Zwar verletzt im allgemeinen die Durchführung einer mündlichen Verhandlung in Abwesenheit des Beteiligten und die darauf gründende Entscheidung das rechtliche Gehör, wenn das persönliche Erscheinen angeordnet war und sich der Beteiligte zu dem Termin begründet entschuldigt hat (BSG SozR 1500 § 62 SGG Nr 8). Der Beteiligte kann aufgrund dieser Anordnung darauf vertrauen, daß das Gericht nicht ohne seine Anwesenheit im Termin entscheiden wird. Im vorliegenden Fall war das Vertrauen des Klägers aber nicht in dieser Weise geschützt. Das SG hatte in der Terminsmitteilung, mit der es das persönliche Erscheinen angeordnet hatte, auf § 126 SGG hingewiesen. Aufgrund dieses Hinweises hätte das SG auf Antrag des im Termin erschienenen Beklagten nach Lage der Akten entscheiden können. Ohne einen solchen Antrag konnte es aber auch aufgrund mündlicher Verhandlung entscheiden (Hennig/Danckwerts/König, Kommentar zum SGG § 126 Erl 4.2). Der Kläger mußte deshalb trotz der Anordnung des persönlichen Erscheinens mit der Durchführung der mündlichen Verhandlung und einer Entscheidung auch bei Nichterscheinen rechnen.
Einen Vertagungsantrag hatte der Kläger nicht gestellt. Dem Gericht ist über die Angestellte des Sozialamts und den Terminsvertreter der Beklagten lediglich eine Entschuldigung des Klägers für sein mögliches Fernbleiben übermittelt worden. Wenn der Kläger einen Vertagungsantrag anbringen wollte, dies aber ohne sein Verschulden nicht erreicht hat, so hat das jedenfalls nicht zu einem Verfahrensfehler des SG geführt.

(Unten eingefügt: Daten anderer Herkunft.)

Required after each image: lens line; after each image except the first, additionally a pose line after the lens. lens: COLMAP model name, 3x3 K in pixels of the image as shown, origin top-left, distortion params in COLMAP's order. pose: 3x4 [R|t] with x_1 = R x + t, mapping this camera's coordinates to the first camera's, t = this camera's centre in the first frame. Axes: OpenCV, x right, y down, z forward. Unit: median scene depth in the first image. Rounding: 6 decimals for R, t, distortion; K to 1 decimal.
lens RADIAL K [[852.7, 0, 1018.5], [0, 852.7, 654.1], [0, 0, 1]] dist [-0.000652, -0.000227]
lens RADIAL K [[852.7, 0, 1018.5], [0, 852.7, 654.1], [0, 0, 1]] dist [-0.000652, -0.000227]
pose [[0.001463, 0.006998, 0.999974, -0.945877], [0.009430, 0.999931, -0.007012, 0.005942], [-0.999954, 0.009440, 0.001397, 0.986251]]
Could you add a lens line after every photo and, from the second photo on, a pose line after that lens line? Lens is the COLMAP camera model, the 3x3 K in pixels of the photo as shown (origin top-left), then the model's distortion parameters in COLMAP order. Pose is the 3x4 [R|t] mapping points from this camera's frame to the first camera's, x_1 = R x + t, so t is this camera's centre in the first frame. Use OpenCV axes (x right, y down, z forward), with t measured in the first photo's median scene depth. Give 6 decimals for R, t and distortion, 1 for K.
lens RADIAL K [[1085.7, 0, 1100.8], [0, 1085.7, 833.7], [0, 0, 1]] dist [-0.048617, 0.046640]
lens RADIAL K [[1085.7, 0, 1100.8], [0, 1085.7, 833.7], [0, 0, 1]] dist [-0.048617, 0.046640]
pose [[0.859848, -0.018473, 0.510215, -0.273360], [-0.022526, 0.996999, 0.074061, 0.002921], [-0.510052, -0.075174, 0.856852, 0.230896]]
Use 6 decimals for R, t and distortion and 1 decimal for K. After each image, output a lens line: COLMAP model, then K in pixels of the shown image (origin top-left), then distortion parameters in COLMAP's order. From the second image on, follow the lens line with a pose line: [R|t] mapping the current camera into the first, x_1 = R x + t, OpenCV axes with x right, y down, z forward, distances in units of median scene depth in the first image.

Der Kläger hat in der Beschwerdebegründung nicht behauptet, daß dem Gericht ein Vertagungsantrag vorgelegen habe.
Der Kläger rügt weiter, er habe in der Berufungsschrift zum Ausdruck gebracht, daß das SG den Arzt hätte darüber befragen müssen, warum die Arbeitsunfähigkeitsbescheinigung zum 16. Januar 1985 nicht dem Beklagten vorgelegt worden sei. Zu einer solchen Beweiserhebung hat sich das SG aber nicht gedrängt fühlen müssen. Es kommt insoweit auf die materiell-rechtliche Auffassung des SG an. Das SG ist davon ausgegangen, daß grundsätzlich den Kläger die Verantwortung für den Zugang der Arbeitsunfähigkeitsbescheinigung traf und auch eine etwaige Versäumnis des Arztes zu Lasten des Klägers gehe. Danach war es unerheblich, aus welchem Grund die Bescheinigung nicht bei der Beklagten eingegangen war. Wozu der Arzt befragt werden sollte, hat der Kläger in seiner Beschwerdebegründung nicht angegeben. Es ist deshalb kein Verfahrensfehler des SG zu erkennen, daß es den Arzt nicht vernommen hat. Insbesondere konnte das SG nicht erkennen, daß der Arzt etwas zum Zugang der Arbeitsunfähigkeitsbescheinigung bei der Beklagten sagen könnte.
Aus diesen Gründen ist die Beschwerde zurückzuweisen. Die Kostenentscheidung beruht auf § 193 SGG.